EXERCISE TASK -> Retype word for word everything in the central bank passage from "Yes, supply-chain issues" down to "of big relevance.".

--- START ARTICLE ---

A nightmare for central bankers. On the one hand, they would have to tighten monetary conditions to fight inflation, and on the other hand, they would have to loosen monetary conditions to support the economy. 
Central banks would be left with no good options. In the case of stagflation, they have to choose between fighting inflation and with that accelerating the economic downturn or supporting the economy, which would further fuel inflation.  
The big question here is what path would they choose? 
For the European Central Bank (ECB), the path seems relatively clear to me. Compared to e.g. the FED and the Bank of England, the ECB has not raised interest rates yet and does not seem too eager to do so. The last time the ECB did hike interest rates was in 2011, more than a decade ago.
While even ECB officials like Knot are speaking of risks of slowflation (slow down in growth and inflation), he is still talking about rate hikes at the earliest in September, October, or December this year. If history is a guide and the accuracy rate of ECB official statements is taken into account, the situation is probably much worse than they are saying.
ECB’s Knot: Doesn't See Recession, Sees ‘Slowflation’
- Rate Hike Can Come In Sept, Oct Or Dec
- Can't Exclude Any Scenario On ECB Rate Liftoff
With inflation numbers still rising this seems far away. It appears that they are not even pretending to fight inflation. The motto seems to be to blame anything for inflation but their own doing. 
Yes, supply-chain issues and the Russian invasion of Ukraine, and sanctions play a big role in the explosion of prices we are seeing right now, but their inaction and belief that their unprecedented expansionary monetary policies are not related to inflation at all is staggering.
With governments being heavily dependent on cheap money to finance their expenditures, tightening monetary conditions might risk triggering another sovereign debt crisis in the southern European countries in particular. I do not believe that the ECB is going to risk this. 
So the ECB is less likely than the FED to tighten into a slowing economy.
If they are trying to tighten at all, I do not expect it to last long and do not expect the measures to be of big relevance. 
Consider this, when you are thinking about holding your savings in euro. 
There are 21 million reasons not to hold your savings in euro! 
For the Federal Reserve in the short-run, I am not so sure. I would not be surprised if they continue to raise rates further in the following quarters and even start to reduce their balance sheet. 
Depending on the actions taken it might lead to a correction for equities. But more likely it will overall just lead to lower returns for equities.  
With consumer sentiment at extremely low levels and falling, the judgment is still open as to how hard the FED will push the brakes. Up until now, their reaction to high inflation numbers has been rather mild.
Lyn Alden
Imagine being the guy trying to raise rates into this.

--- END ARTICLE ---
--- START COLLECTED MATERIAL ---

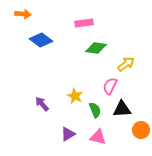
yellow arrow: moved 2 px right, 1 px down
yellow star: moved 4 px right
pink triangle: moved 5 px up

--- END COLLECTED MATERIAL ---

ANSWER ->
Yes, supply-chain issues and the Russian invasion of Ukraine, and sanctions play a big role in the explosion of prices we are seeing right now, but their inaction and belief that their unprecedented expansionary monetary policies are not related to inflation at all is staggering.
With governments being heavily dependent on cheap money to finance their expenditures, tightening monetary conditions might risk triggering another sovereign debt crisis in the southern European countries in particular. I do not believe that the ECB is going to risk this. 
So the ECB is less likely than the FED to tighten into a slowing economy.
If they are trying to tighten at all, I do not expect it to last long and do not expect the measures to be of big relevance.